Selected passage.

Thread: String Declaration and Initialization Question

  1. #1
    Registered User
    Join Date
    Mar 2009

    String Declaration and Initialization Question


    I have been looking for an answer to this for quite sometime. In my beginners book, I learned that you need to allocate memory for a string in order to use it in a program (i.e. the way I did it with var2 below, or by using an array, etc.)

    However, I also tried the following. Declare a global char pointer with no initial value (i.e. like var1). In the main function, I seem to be able to assign a literal "string" to that variable without allocating memory.

    Is this correct, it seems to work. I think I remember seeing somewhere that a string literal evaluates to the address it is stored at and automatically contains a '\0' at the end.

    Or should this be handled by explicitly allocating like with var2?

    #include <stdio.h>
    #include <stdlib.h>
    char var1*;
    char var2*;
    int main( int argc, char *argv[] )
        /* assign literal string without using malloc , is this ok???, it seems to work*/
         var1 = "this is a test";
         /* use malloc to allocate memory        */
         /* test for success, then assign string */
         var2 = (char *) malloc( 81 * sizeof( char ) );
         if( var2 == NULL ) {
              puts( "couldn't get the memory!" );
          var2 = "this is a test";
          puts( var1 );
          puts( var2 );
          return 0;

  2. #2
    Registered User
    Join Date
    Oct 2008
    It depends on what processing you want to do. The compiler is responsible for storing the string literal somewhere in the heap space as an array of char. By pointing at it, var1 points to the first element of the string literal. The major difference between var1 and var2 is that the latter can modify the string (within the limits of its storage) it points to, but not the former.

Data excerpts.
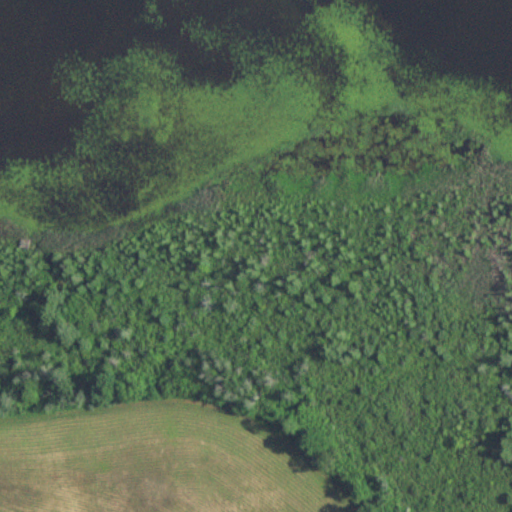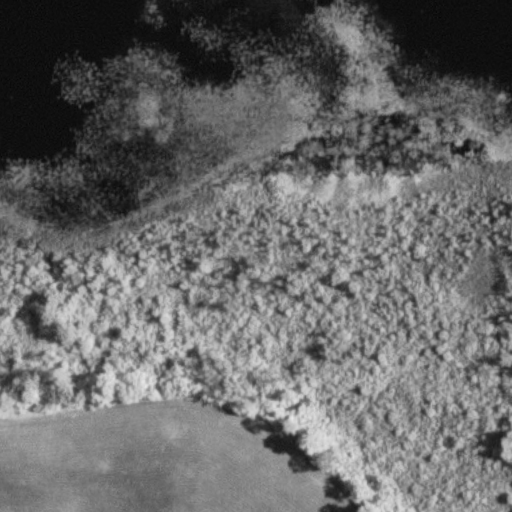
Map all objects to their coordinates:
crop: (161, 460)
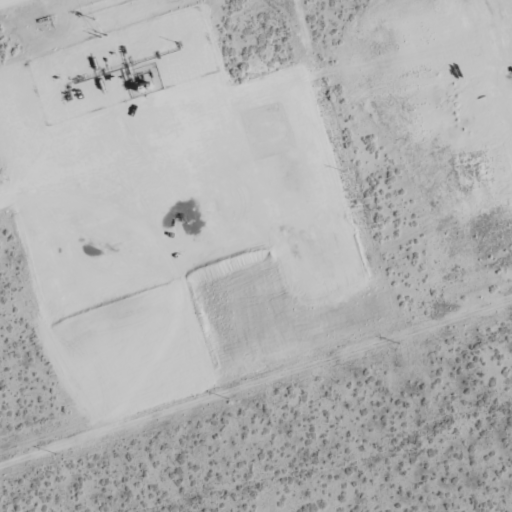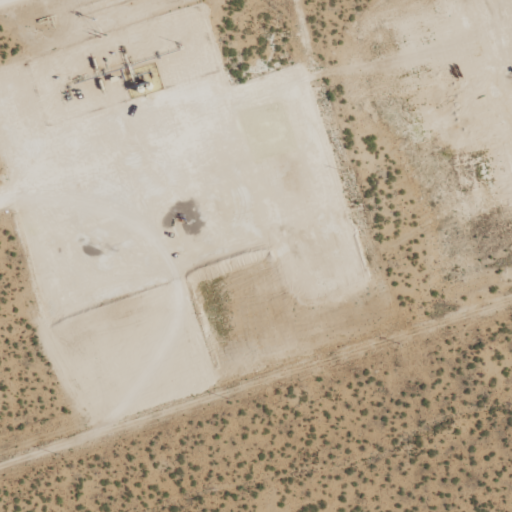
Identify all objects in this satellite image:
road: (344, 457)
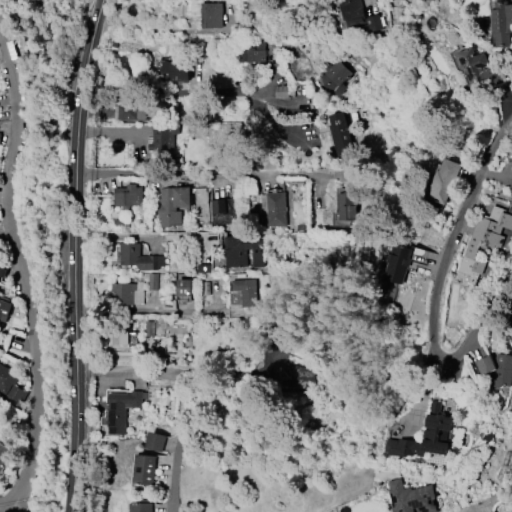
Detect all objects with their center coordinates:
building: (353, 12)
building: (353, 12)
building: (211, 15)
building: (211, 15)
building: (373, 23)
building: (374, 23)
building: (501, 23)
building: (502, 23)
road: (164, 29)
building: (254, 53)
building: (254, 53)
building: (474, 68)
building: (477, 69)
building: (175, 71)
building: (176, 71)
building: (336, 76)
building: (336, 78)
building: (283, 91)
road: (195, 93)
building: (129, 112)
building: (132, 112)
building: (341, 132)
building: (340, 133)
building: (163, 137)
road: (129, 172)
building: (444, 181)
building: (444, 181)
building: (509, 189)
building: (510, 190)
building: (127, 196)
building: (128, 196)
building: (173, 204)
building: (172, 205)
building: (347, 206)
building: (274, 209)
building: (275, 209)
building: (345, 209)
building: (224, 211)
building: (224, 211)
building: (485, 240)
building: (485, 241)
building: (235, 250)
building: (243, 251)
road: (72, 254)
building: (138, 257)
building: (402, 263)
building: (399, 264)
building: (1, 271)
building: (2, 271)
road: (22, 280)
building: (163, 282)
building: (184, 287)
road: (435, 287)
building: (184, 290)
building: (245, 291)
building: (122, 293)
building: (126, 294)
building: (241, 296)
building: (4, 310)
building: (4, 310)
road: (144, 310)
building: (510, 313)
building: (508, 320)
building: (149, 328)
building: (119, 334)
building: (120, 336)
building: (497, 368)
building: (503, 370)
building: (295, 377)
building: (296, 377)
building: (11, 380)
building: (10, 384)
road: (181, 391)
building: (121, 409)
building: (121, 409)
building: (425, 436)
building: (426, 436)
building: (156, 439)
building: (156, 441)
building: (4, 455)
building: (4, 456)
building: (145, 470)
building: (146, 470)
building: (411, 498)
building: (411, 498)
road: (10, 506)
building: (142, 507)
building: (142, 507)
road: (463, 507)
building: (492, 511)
...
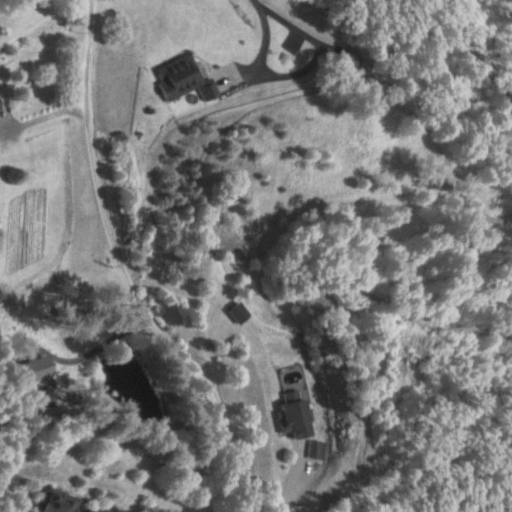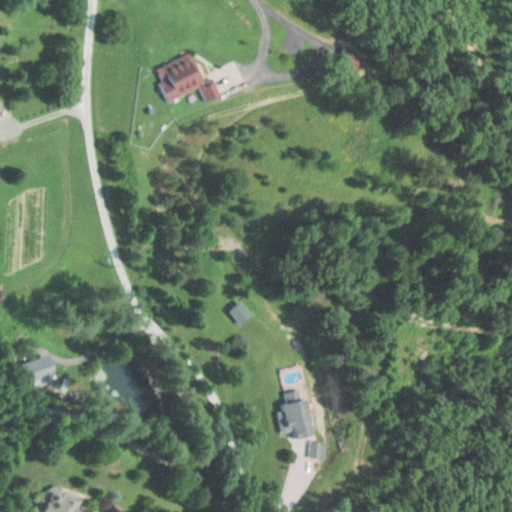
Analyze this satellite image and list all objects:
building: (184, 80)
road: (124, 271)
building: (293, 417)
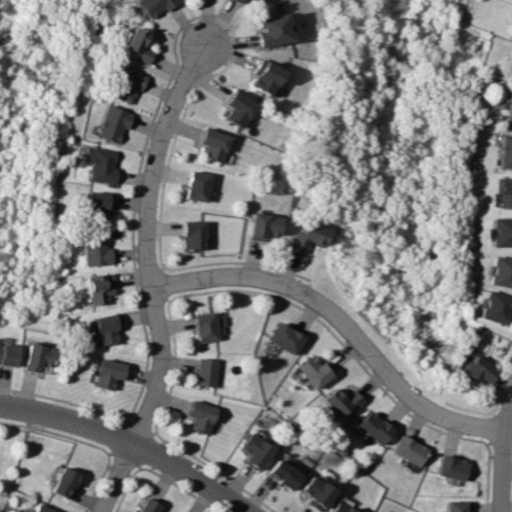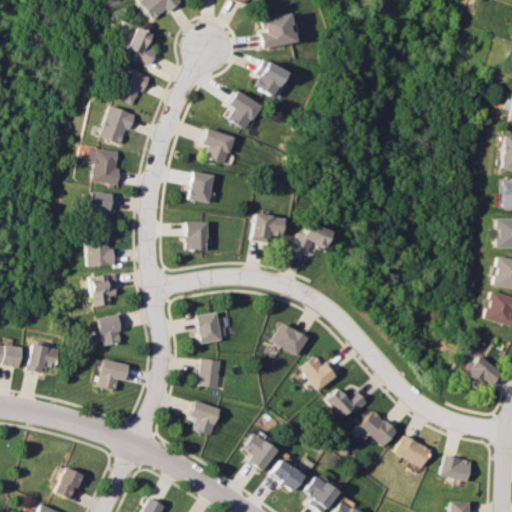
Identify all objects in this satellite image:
...
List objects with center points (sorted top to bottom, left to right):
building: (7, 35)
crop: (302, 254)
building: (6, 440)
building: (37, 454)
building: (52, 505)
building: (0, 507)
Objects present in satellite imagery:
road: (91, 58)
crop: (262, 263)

Work instructions.
a – In the forum thread on C string declaration, how many chars does the first post's code request from malloc?
b – Summarize the forum thread on C string declaration in two sentences.
c – Carry on with the forum thread on C string declaration from the point where it stops.

Answers by task.
a – 81

b – A user asks whether a global char pointer can be assigned a string literal in main without allocating memory, since this seems to work, or whether memory should be allocated explicitly with malloc as was done for var2. A reply says it depends on the intended processing, explaining that var1 points to the first element of the string literal and that var2, unlike var1, can modify the string it points to.

c –
  3. #3
    and the hat of sweating
    Join Date
    Aug 2007
    Toronto, ON
    You don't use = to assign to a char* string in C, otherwise you're just changing the pointer. Use strcpy() to copy a string into the memory that you allocate with malloc().
    "I am probably the laziest programmer on the planet, a fact with which anyone who has ever seen my code will agree." - esbo, 11/15/2008

    "the internet is a scary place to be thats why i dont use it much." - billet, 03/17/2010

  4. #4
    Hurry Slowly vart's Avatar
    Join Date
    Oct 2006
    Rishon LeZion, Israel
    strictly speaking

    var1 should be declared as
    const char*

    also you do not need to cast malloc in C - read FAQ
    All problems in computer science can be solved by another level of indirection,
    except for the problem of too many layers of indirection.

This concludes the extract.